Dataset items
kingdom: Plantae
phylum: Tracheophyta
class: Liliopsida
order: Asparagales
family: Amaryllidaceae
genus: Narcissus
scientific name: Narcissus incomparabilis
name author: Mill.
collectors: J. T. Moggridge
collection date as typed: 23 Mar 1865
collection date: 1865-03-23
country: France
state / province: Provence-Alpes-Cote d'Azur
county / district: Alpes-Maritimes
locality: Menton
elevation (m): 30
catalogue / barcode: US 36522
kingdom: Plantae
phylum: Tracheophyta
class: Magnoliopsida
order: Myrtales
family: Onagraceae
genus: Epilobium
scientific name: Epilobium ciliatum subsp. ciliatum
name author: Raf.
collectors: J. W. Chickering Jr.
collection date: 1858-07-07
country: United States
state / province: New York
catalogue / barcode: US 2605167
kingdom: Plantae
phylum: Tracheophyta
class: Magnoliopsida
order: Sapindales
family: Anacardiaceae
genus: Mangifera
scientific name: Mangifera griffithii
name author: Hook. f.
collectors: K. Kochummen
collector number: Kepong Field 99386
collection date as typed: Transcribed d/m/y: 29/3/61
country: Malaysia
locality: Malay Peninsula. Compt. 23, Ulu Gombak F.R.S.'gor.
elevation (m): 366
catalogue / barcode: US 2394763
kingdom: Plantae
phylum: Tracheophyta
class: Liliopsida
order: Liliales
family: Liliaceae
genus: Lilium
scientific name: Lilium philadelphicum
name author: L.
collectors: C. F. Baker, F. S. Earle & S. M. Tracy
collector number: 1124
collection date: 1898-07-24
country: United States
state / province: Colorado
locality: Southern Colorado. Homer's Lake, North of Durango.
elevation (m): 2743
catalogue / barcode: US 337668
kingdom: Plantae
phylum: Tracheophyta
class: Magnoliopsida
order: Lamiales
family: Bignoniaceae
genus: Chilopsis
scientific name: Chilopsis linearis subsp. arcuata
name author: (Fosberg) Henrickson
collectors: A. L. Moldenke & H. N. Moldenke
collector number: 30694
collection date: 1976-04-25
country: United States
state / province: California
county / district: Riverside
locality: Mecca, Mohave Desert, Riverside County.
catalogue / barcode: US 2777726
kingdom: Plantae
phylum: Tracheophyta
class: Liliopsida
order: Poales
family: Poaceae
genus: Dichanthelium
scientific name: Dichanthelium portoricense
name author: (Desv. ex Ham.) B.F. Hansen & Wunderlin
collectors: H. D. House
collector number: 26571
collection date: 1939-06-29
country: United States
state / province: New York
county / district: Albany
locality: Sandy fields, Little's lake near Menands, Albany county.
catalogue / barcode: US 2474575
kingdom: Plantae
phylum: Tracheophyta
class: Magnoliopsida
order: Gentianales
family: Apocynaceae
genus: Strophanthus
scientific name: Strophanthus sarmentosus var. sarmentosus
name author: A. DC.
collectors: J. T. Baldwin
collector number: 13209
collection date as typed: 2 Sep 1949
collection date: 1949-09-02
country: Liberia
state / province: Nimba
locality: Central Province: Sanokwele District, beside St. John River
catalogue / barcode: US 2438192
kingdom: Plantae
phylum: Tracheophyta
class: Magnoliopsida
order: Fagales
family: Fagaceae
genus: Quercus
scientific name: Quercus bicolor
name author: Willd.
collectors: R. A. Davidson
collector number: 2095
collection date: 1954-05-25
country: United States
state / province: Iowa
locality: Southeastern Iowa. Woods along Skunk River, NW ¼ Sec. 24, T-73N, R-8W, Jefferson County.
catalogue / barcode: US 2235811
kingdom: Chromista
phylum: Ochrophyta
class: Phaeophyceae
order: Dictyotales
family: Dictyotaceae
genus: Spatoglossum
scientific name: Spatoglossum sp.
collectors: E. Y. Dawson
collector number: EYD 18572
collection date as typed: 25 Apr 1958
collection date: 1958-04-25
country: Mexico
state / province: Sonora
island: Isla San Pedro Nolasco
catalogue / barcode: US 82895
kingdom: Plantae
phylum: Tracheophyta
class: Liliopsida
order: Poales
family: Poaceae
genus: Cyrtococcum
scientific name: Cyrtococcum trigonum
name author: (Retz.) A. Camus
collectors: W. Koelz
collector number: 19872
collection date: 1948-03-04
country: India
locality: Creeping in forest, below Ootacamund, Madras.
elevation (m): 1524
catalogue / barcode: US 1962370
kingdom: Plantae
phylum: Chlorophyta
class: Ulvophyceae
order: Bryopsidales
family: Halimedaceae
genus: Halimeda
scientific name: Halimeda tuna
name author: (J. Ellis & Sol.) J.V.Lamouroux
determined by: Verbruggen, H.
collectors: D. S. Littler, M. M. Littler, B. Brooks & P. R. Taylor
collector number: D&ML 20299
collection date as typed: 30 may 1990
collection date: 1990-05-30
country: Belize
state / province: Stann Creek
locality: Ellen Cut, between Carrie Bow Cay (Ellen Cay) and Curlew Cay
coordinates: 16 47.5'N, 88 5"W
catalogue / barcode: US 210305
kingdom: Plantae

■ **What to produce**: Can you turn every line of the entries above into a Markdown table with a "Row" column for the row number and a "Line" column for the line itself, leaving out any blank lines?

■ **Solution to the problem**:
| Row | Line |
|---|---|
| 1 | kingdom: Plantae |
| 2 | phylum: Tracheophyta |
| 3 | class: Liliopsida |
| 4 | order: Asparagales |
| 5 | family: Amaryllidaceae |
| 6 | genus: Narcissus |
| 7 | scientific name: Narcissus incomparabilis |
| 8 | name author: Mill. |
| 9 | collectors: J. T. Moggridge |
| 10 | collection date as typed: 23 Mar 1865 |
| 11 | collection date: 1865-03-23 |
| 12 | country: France |
| 13 | state / province: Provence-Alpes-Cote d'Azur |
| 14 | county / district: Alpes-Maritimes |
| 15 | locality: Menton |
| 16 | elevation (m): 30 |
| 17 | catalogue / barcode: US 36522 |
| 18 | kingdom: Plantae |
| 19 | phylum: Tracheophyta |
| 20 | class: Magnoliopsida |
| 21 | order: Myrtales |
| 22 | family: Onagraceae |
| 23 | genus: Epilobium |
| 24 | scientific name: Epilobium ciliatum subsp. ciliatum |
| 25 | name author: Raf. |
| 26 | collectors: J. W. Chickering Jr. |
| 27 | collection date: 1858-07-07 |
| 28 | country: United States |
| 29 | state / province: New York |
| 30 | catalogue / barcode: US 2605167 |
| 31 | kingdom: Plantae |
| 32 | phylum: Tracheophyta |
| 33 | class: Magnoliopsida |
| 34 | order: Sapindales |
| 35 | family: Anacardiaceae |
| 36 | genus: Mangifera |
| 37 | scientific name: Mangifera griffithii |
| 38 | name author: Hook. f. |
| 39 | collectors: K. Kochummen |
| 40 | collector number: Kepong Field 99386 |
| 41 | collection date as typed: Transcribed d/m/y: 29/3/61 |
| 42 | country: Malaysia |
| 43 | locality: Malay Peninsula. Compt. 23, Ulu Gombak F.R.S.'gor. |
| 44 | elevation (m): 366 |
| 45 | catalogue / barcode: US 2394763 |
| 46 | kingdom: Plantae |
| 47 | phylum: Tracheophyta |
| 48 | class: Liliopsida |
| 49 | order: Liliales |
| 50 | family: Liliaceae |
| 51 | genus: Lilium |
| 52 | scientific name: Lilium philadelphicum |
| 53 | name author: L. |
| 54 | collectors: C. F. Baker, F. S. Earle & S. M. Tracy |
| 55 | collector number: 1124 |
| 56 | collection date: 1898-07-24 |
| 57 | country: United States |
| 58 | state / province: Colorado |
| 59 | locality: Southern Colorado. Homer's Lake, North of Durango. |
| 60 | elevation (m): 2743 |
| 61 | catalogue / barcode: US 337668 |
| 62 | kingdom: Plantae |
| 63 | phylum: Tracheophyta |
| 64 | class: Magnoliopsida |
| 65 | order: Lamiales |
| 66 | family: Bignoniaceae |
| 67 | genus: Chilopsis |
| 68 | scientific name: Chilopsis linearis subsp. arcuata |
| 69 | name author: (Fosberg) Henrickson |
| 70 | collectors: A. L. Moldenke & H. N. Moldenke |
| 71 | collector number: 30694 |
| 72 | collection date: 1976-04-25 |
| 73 | country: United States |
| 74 | state / province: California |
| 75 | county / district: Riverside |
| 76 | locality: Mecca, Mohave Desert, Riverside County. |
| 77 | catalogue / barcode: US 2777726 |
| 78 | kingdom: Plantae |
| 79 | phylum: Tracheophyta |
| 80 | class: Liliopsida |
| 81 | order: Poales |
| 82 | family: Poaceae |
| 83 | genus: Dichanthelium |
| 84 | scientific name: Dichanthelium portoricense |
| 85 | name author: (Desv. ex Ham.) B.F. Hansen & Wunderlin |
| 86 | collectors: H. D. House |
| 87 | collector number: 26571 |
| 88 | collection date: 1939-06-29 |
| 89 | country: United States |
| 90 | state / province: New York |
| 91 | county / district: Albany |
| 92 | locality: Sandy fields, Little's lake near Menands, Albany county. |
| 93 | catalogue / barcode: US 2474575 |
| 94 | kingdom: Plantae |
| 95 | phylum: Tracheophyta |
| 96 | class: Magnoliopsida |
| 97 | order: Gentianales |
| 98 | family: Apocynaceae |
| 99 | genus: Strophanthus |
| 100 | scientific name: Strophanthus sarmentosus var. sarmentosus |
| 101 | name author: A. DC. |
| 102 | collectors: J. T. Baldwin |
| 103 | collector number: 13209 |
| 104 | collection date as typed: 2 Sep 1949 |
| 105 | collection date: 1949-09-02 |
| 106 | country: Liberia |
| 107 | state / province: Nimba |
| 108 | locality: Central Province: Sanokwele District, beside St. John River |
| 109 | catalogue / barcode: US 2438192 |
| 110 | kingdom: Plantae |
| 111 | phylum: Tracheophyta |
| 112 | class: Magnoliopsida |
| 113 | order: Fagales |
| 114 | family: Fagaceae |
| 115 | genus: Quercus |
| 116 | scientific name: Quercus bicolor |
| 117 | name author: Willd. |
| 118 | collectors: R. A. Davidson |
| 119 | collector number: 2095 |
| 120 | collection date: 1954-05-25 |
| 121 | country: United States |
| 122 | state / province: Iowa |
| 123 | locality: Southeastern Iowa. Woods along Skunk River, NW ¼ Sec. 24, T-73N, R-8W, Jefferson County. |
| 124 | catalogue / barcode: US 2235811 |
| 125 | kingdom: Chromista |
| 126 | phylum: Ochrophyta |
| 127 | class: Phaeophyceae |
| 128 | order: Dictyotales |
| 129 | family: Dictyotaceae |
| 130 | genus: Spatoglossum |
| 131 | scientific name: Spatoglossum sp. |
| 132 | collectors: E. Y. Dawson |
| 133 | collector number: EYD 18572 |
| 134 | collection date as typed: 25 Apr 1958 |
| 135 | collection date: 1958-04-25 |
| 136 | country: Mexico |
| 137 | state / province: Sonora |
| 138 | island: Isla San Pedro Nolasco |
| 139 | catalogue / barcode: US 82895 |
| 140 | kingdom: Plantae |
| 141 | phylum: Tracheophyta |
| 142 | class: Liliopsida |
| 143 | order: Poales |
| 144 | family: Poaceae |
| 145 | genus: Cyrtococcum |
| 146 | scientific name: Cyrtococcum trigonum |
| 147 | name author: (Retz.) A. Camus |
| 148 | collectors: W. Koelz |
| 149 | collector number: 19872 |
| 150 | collection date: 1948-03-04 |
| 151 | country: India |
| 152 | locality: Creeping in forest, below Ootacamund, Madras. |
| 153 | elevation (m): 1524 |
| 154 | catalogue / barcode: US 1962370 |
| 155 | kingdom: Plantae |
| 156 | phylum: Chlorophyta |
| 157 | class: Ulvophyceae |
| 158 | order: Bryopsidales |
| 159 | family: Halimedaceae |
| 160 | genus: Halimeda |
| 161 | scientific name: Halimeda tuna |
| 162 | name author: (J. Ellis & Sol.) J.V.Lamouroux |
| 163 | determined by: Verbruggen, H. |
| 164 | collectors: D. S. Littler, M. M. Littler, B. Brooks & P. R. Taylor |
| 165 | collector number: D&ML 20299 |
| 166 | collection date as typed: 30 may 1990 |
| 167 | collection date: 1990-05-30 |
| 168 | country: Belize |
| 169 | state / province: Stann Creek |
| 170 | locality: Ellen Cut, between Carrie Bow Cay (Ellen Cay) and Curlew Cay |
| 171 | coordinates: 16 47.5'N, 88 5"W |
| 172 | catalogue / barcode: US 210305 |
| 173 | kingdom: Plantae |